Pull out of the data below the stretch of lines bounded by the one containing "Need a service that has a counter, due: Oct" and the one containing "Need the ability", both bounds included, unchanged.

:: TASK MATERIAL ::

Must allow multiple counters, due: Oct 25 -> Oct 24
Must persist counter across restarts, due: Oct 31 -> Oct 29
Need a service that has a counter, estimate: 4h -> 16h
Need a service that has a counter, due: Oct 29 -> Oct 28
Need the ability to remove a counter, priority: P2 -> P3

:::
:: TASK MATERIAL ::

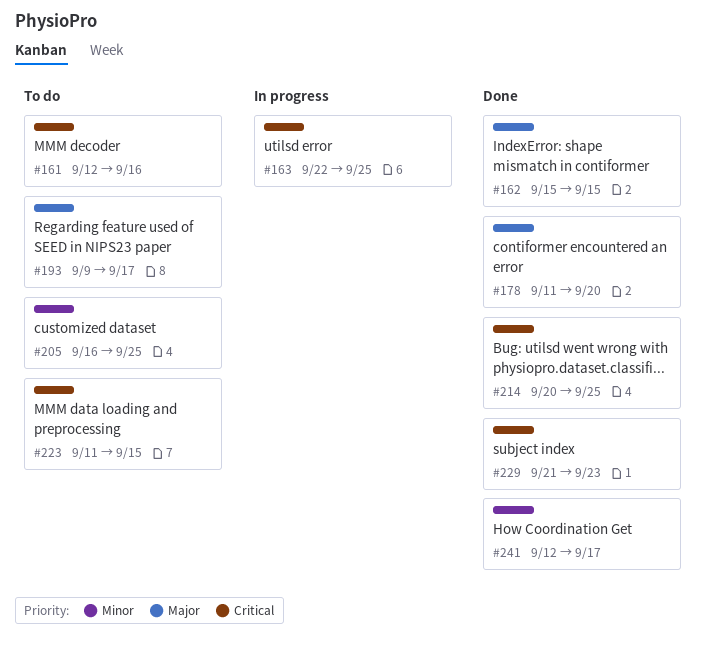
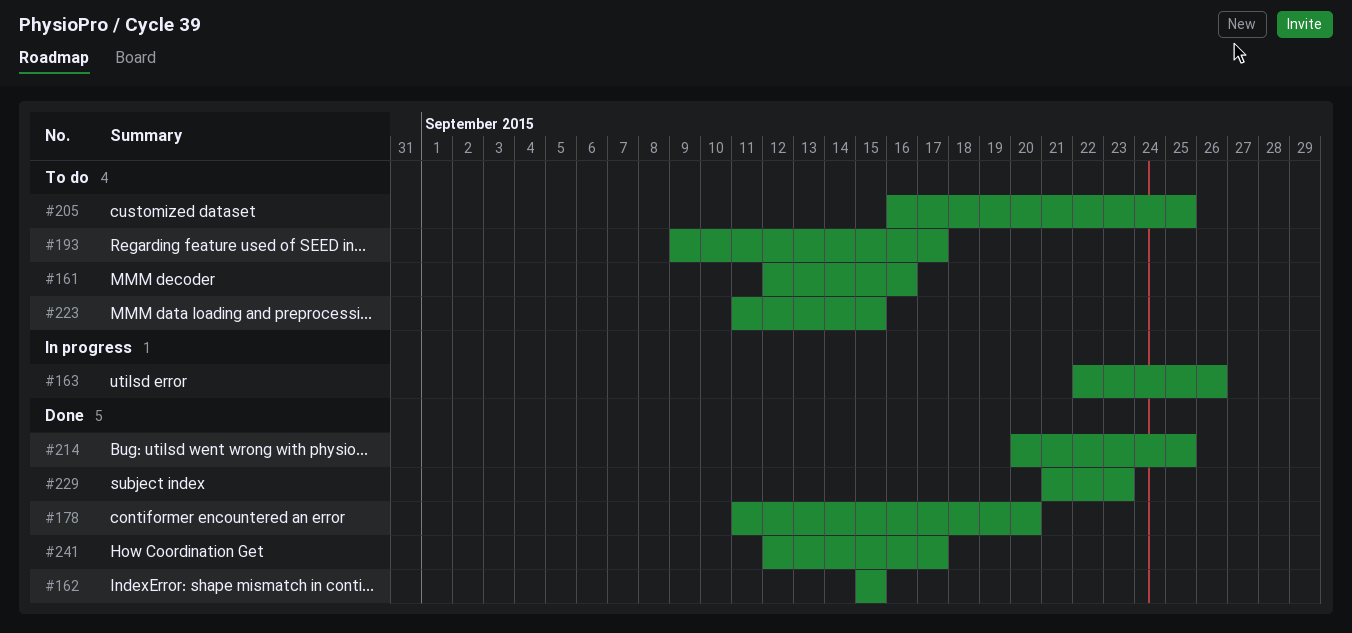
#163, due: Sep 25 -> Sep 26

:::

**EXPECTED OUTPUT:**
Need a service that has a counter, due: Oct 29 -> Oct 28
Need the ability to remove a counter, priority: P2 -> P3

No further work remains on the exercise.